蓋
今朝、雨は上がったのに、その青年ら、いなかった。車も。
あきらかに怪しまれたから逃げたかなって、他のお母さんにメールをする。
いないのが、ほっとしたような、残念なような。
通学路の新聞屋さんのおじさんが、ちょうどふみたちと同じ時間帯でお花を水をやっている。
今日は、ふみが「やりたいやりたい」と言い出して。
H君が、「ふみ君、おかしいよ。学校でもいつも水をやってるじゃん」
はっはっは、そうなんだ、学校でも、ふみはお花たちに水をやってるんだ。
うちでもそう。とてもやりたがって。
Tちゃんのママが出て来て、H君はすぐ「さきに行くね、Tちゃん、俺たちと行きたくないでしょう」と、H君はOちゃんと走りだした。
ふみはわたしを見て、ちょっと困った顔を見せ、少し戸惑ってから、H君たちを追っかけに行った。
ぼーっと立つTちゃん。
昨日の朝、いつもの待ち合わせ場所で、Tちゃんのママだけ出てきて、Tちゃん、みんなと行くの、イヤだと。
しっかりものTちゃん、通学路で走るふみとH君とOちゃんを、よく注意する。
言葉がちょっと厳しいのか、三人に嫌われ、どんどんエスカレートになって、
「ついて来るな」「あっち行って」「嫌い」と言いながら、走り去るようになった。
Tちゃんはとてもつらくて、一週間も耐えて、もういい、一人で行く。
とのことのようだ。
その場で何も言わなかった。
夜、ふみに長く話した。
お友だちを仲間外れに、一人っぼっちにさせるなんて、とても傷付くこと。そうされた人の寂しく悲しい気持ちを想像しないと。
ふみは深く考えてなく、またこうしたら相手はどう感じるかということを想像していないし、想像してもわからないと思う。
いろいろ話した。
ふみは、真剣に聞いてた。
ふみに、人の気持ちのわかる、人を労わることができる子になってもらいたい。
「明日、あやまるよ、Tちゃんに」
「不審者は一人で歩いてる子をばかり狙ってるから、Tちゃんを一人にさせたら、なにかあったら、ふみ、一生つらくて、悔しくて、とてもたいへんなことよ」
今朝、「恥ずかしいからみんなの前で言いたくないよ、学校で言うから」とふみが。
なのに、みんなはやっぱり走ってTちゃんを置いて行った。
夜、Tちゃんのママからメールが来て、
体育の時、ふみ君だけTちゃんのところに来て、「いじわるしてごめんね」と言った。
Tちゃんはとても嬉しかった。
「やさしいふみ君と××さんに出会って、本当によかった」とTちゃんのママが。
ま、わたしまで感謝されて。
ふみに、明日、みんな走り去ったとしても、ふみはTちゃんに「一緒に行こう」と声をかける、と約束してもらえた。
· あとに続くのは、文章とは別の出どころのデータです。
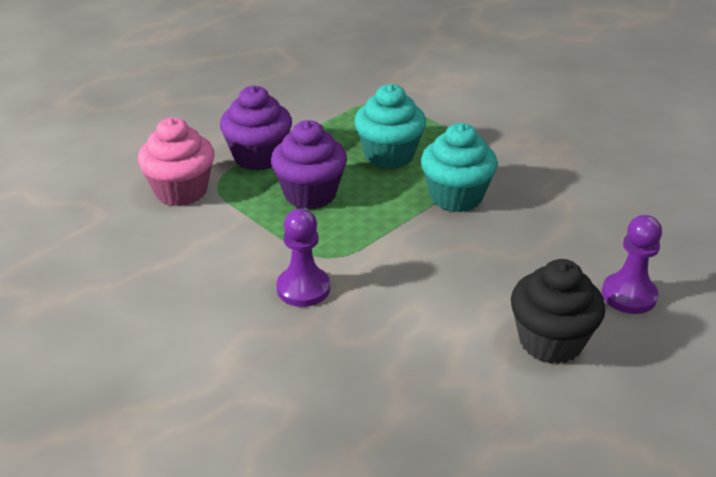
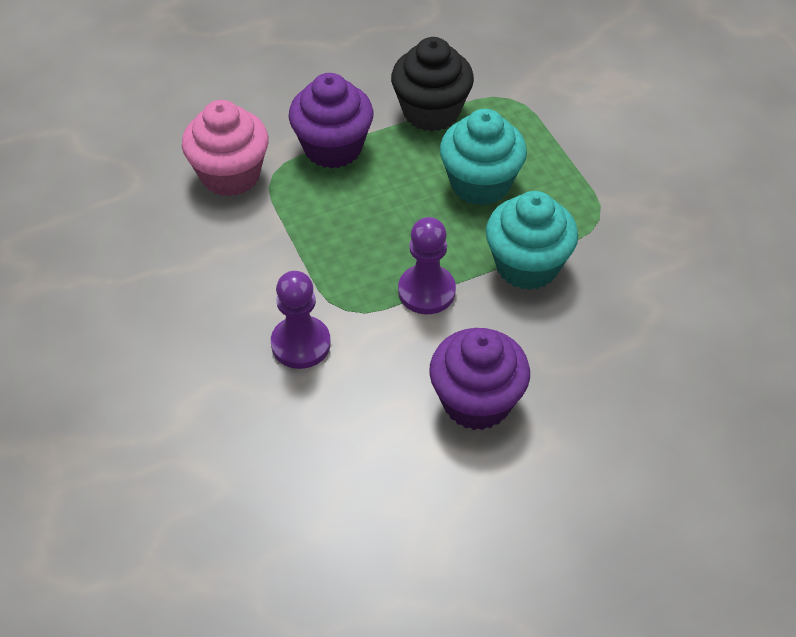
camera: 20 degrees right, 15 degrees up
(310, 194) = (365, 217): purple cupcake -> purple cupcake (476, 401)
(550, 341) = (529, 493): black cupcake -> black cupcake (431, 112)
(629, 295) = (651, 460): purple pawn -> purple pawn (426, 291)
小学校に入って、一気に世界が広がって、ふみたちの生活内容、どんどん豊富になってきてるわ。
今日は瓶や缶やペットボトルの収集日、3年のR君のママ、ゴミ置き場で、ペットボトルの外していない蓋を、一個一個外してる。
「洗って、干して、学校に持って行くの。秋頃から、学校でペットボトルの蓋を集めるんだから」
ペットボトルの蓋、800個(かな?)ワクチン一本になれるもんね。
R君のママ、えらいわ〜ほんとうに感心する。
わたしも蓋を、今から集めないと。
ベルマークを知人に声をかけたおかげで、結構集まって、ちょくちょく連絡袋に入れている。
「ありがたく受け取ります」とK先生はメッセージを書いてくださる。